From the endlessly delightful Funny Letters from Famous People (public library) — the same gem that gave us the best resignation letter ever written, courtesy of Sherwood Anderson — comes Carroll’s charmingly hyperbolic apologetic letter to Annie Rogers, a young friend and photography model whom he accidentally stood up in 1867.

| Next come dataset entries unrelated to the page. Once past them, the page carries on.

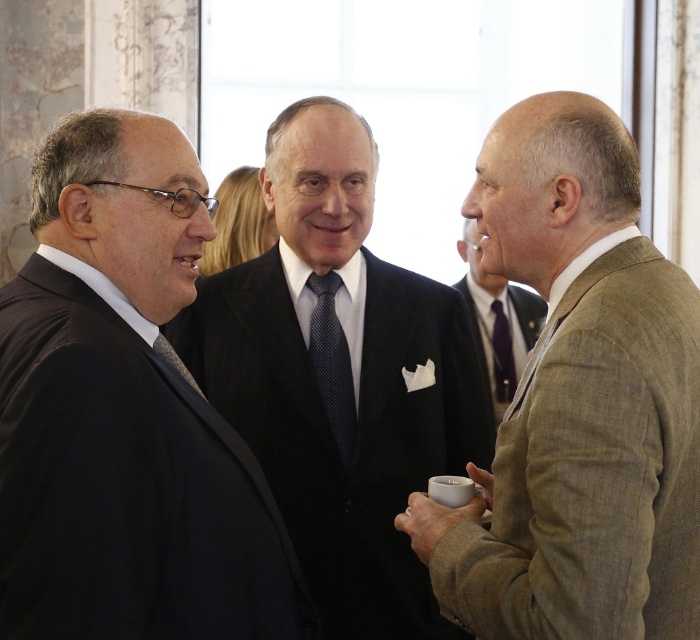
Looking at this image, you are standing in the room where the three men are talking. You need to place a small table between the two points labeled point (322, 368) and point (505, 339). Which point should the table be closer to to ensure it is in front of the other point?

The table should be closer to point (322, 368) because it is in front of point (505, 339).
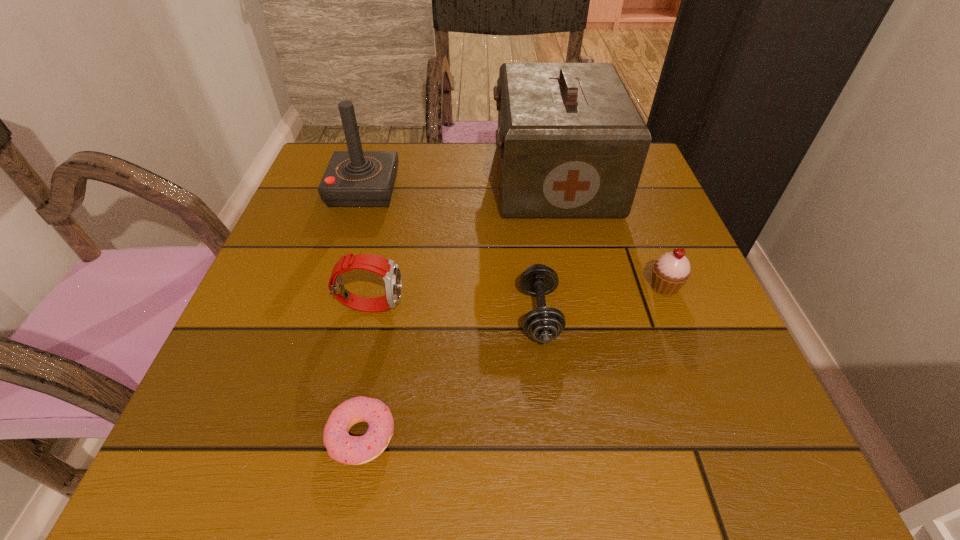
Find the location of a particular element. This screenshot has height=540, width=960. empty space between the fifth tallest object and the first-aid kit is located at coordinates [x=547, y=246].

Where is `free space between the watch and the dumbbell`? The height and width of the screenshot is (540, 960). free space between the watch and the dumbbell is located at coordinates (455, 309).

Where is `empty space between the dumbbell and the fourth shortest object`? empty space between the dumbbell and the fourth shortest object is located at coordinates (455, 309).

The image size is (960, 540). What are the coordinates of `empty location between the second shortest object and the fourth tallest object` in the screenshot? It's located at (602, 301).

At what (x,y) coordinates should I click in order to perform the action: click on vacant area that lies between the fourth tallest object and the second tallest object. Please return your answer as a coordinate pair (x, y). This screenshot has width=960, height=540. Looking at the image, I should click on (515, 238).

Where is `free spot between the cupcake and the first-aid kit`? Image resolution: width=960 pixels, height=540 pixels. free spot between the cupcake and the first-aid kit is located at coordinates (610, 232).

Where is `free space between the first-aid kit and the shortest object`? The image size is (960, 540). free space between the first-aid kit and the shortest object is located at coordinates (458, 307).

Find the location of `empty space that is in between the dumbbell and the second tallest object`. empty space that is in between the dumbbell and the second tallest object is located at coordinates (452, 252).

This screenshot has width=960, height=540. What are the coordinates of `vacant region between the first-aid kit and the fourth tallest object` in the screenshot? It's located at (610, 232).

Identify the location of free space between the cupcake and the joystick. (515, 238).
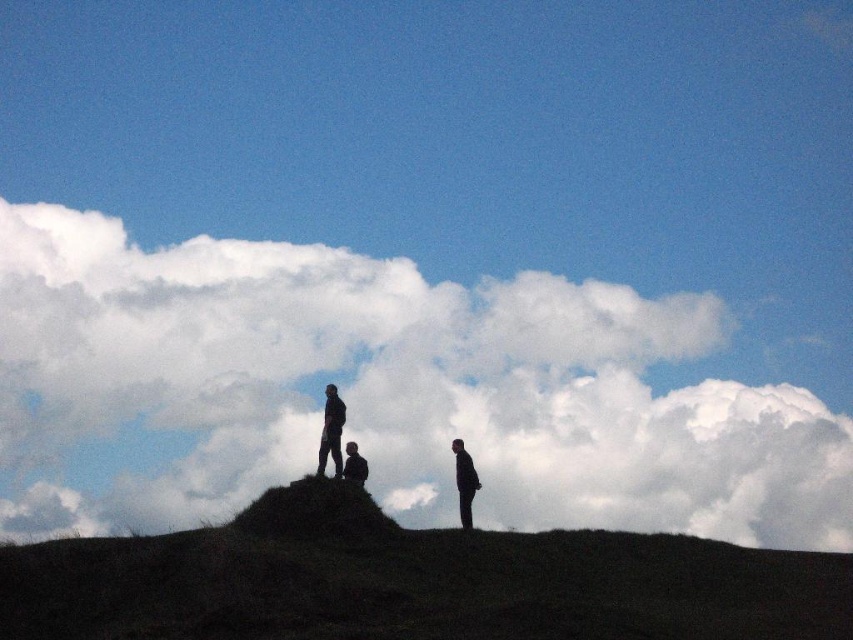
You are a photographer planning to take a sunset photo of the matte black figure at center and the dark brown earth at center. Since the sun is low, which object will receive more sunlight and appear brighter in the photo?

The matte black figure at center will appear brighter in the photo because it is positioned above the dark brown earth at center, which is in shadow.

You are planning to set up a picnic blanket on the dark grassy hillside at center. You also have a portable speaker that needs to be placed exactly 7 meters away from the picnic blanket. Can you place the speaker near the matte black figure at center?

The dark grassy hillside at center and matte black figure at center are 7.28 meters apart from each other. Since 7.28 meters is slightly more than 7 meters, placing the speaker near the matte black figure at center would satisfy the requirement of being approximately 7 meters away from the picnic blanket on the dark grassy hillside at center.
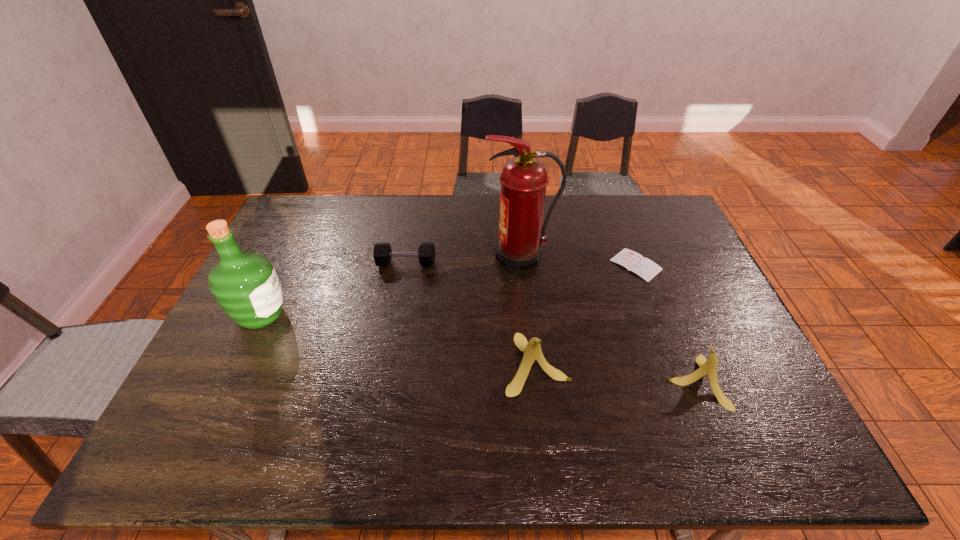
Where is `vacant space situated 0.180m on the left of the taller banana`? The image size is (960, 540). vacant space situated 0.180m on the left of the taller banana is located at coordinates (434, 363).

The height and width of the screenshot is (540, 960). Find the location of `free space located on the left of the shorter banana`. free space located on the left of the shorter banana is located at coordinates (515, 382).

The height and width of the screenshot is (540, 960). In order to click on free spot located on the front-facing side of the fire extinguisher in this screenshot , I will do `click(397, 258)`.

The width and height of the screenshot is (960, 540). I want to click on vacant space located 0.090m on the front-facing side of the fire extinguisher, so click(x=457, y=258).

What are the coordinates of `vacant region located on the front-facing side of the fire extinguisher` in the screenshot? It's located at (432, 258).

Locate an element on the screen. free region located on the front of the shortest object is located at coordinates (649, 299).

What are the coordinates of `free location located on the left of the fifth object from right to left` in the screenshot? It's located at (304, 264).

Where is `vacant region located on the front-facing side of the second tallest object`? vacant region located on the front-facing side of the second tallest object is located at coordinates (418, 315).

Identify the location of object that is positioned at the left edge. This screenshot has width=960, height=540. (245, 284).

At what (x,y) coordinates should I click in order to perform the action: click on banana at the right edge. Please return your answer as a coordinate pair (x, y). Looking at the image, I should click on (708, 367).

Annie Rogers and Mary Jackson as Queen Eleanor and Fair Rosamund. Photograph by C. L. Dodgson (Lewis Carroll), July 3, 1863. Image via the Museum of the History of Science.

My dear Annie:

This is indeed dreadful. You have no idea of the grief I am in while I write. I am obliged to use an umbrella to keep the tears from running down on to the paper. Did you come yesterday to be photographed? And were you very angry? Why wasn’t I there? Well the fact was this — I went out for a walk with Bibkins, my dear friend Bibkins — we went many miles from Oxford — fifty — a hundred, say. As we were crossing a field full of sheep, a thought crossed my mind, and I said solemnly, “Dobkins, what o’clock is it?” “Three,” said Fipkins, surprised at my manner. Tears ran down my cheeks. “It is the HOUR,” I said. “Tell me, tell me, Hopkins, what day is it?” “Why, Monday, of course,” said Lupkins. “Then it is the DAY!” I groaned. I wept. I screamed. The sheep crowded round me, and rubbed their affectionate noses against mine. “Mopkins!” I said, “you are my oldest friend. Do not deceive me, Nupkins! What year is this?” “Well, I think it’s 1867,” said Pipkins. “Then it’s the YEAR!” I screamed, so loud that Tapkins fainted. It was all over: I was brought home, in a cart, attended by the faithful Wopkins, in several pieces.

When I have recovered a little from the shock, and have been to the seaside for a few months, I will call and arrange another day for photographing. I am too weak to write this myself, so Zupkins is writing it for me.

Your miserable friend,
Lewis Carroll

Funny Letters from Famous People, edited by the great Charles Osgood, remains a treat in its entirety.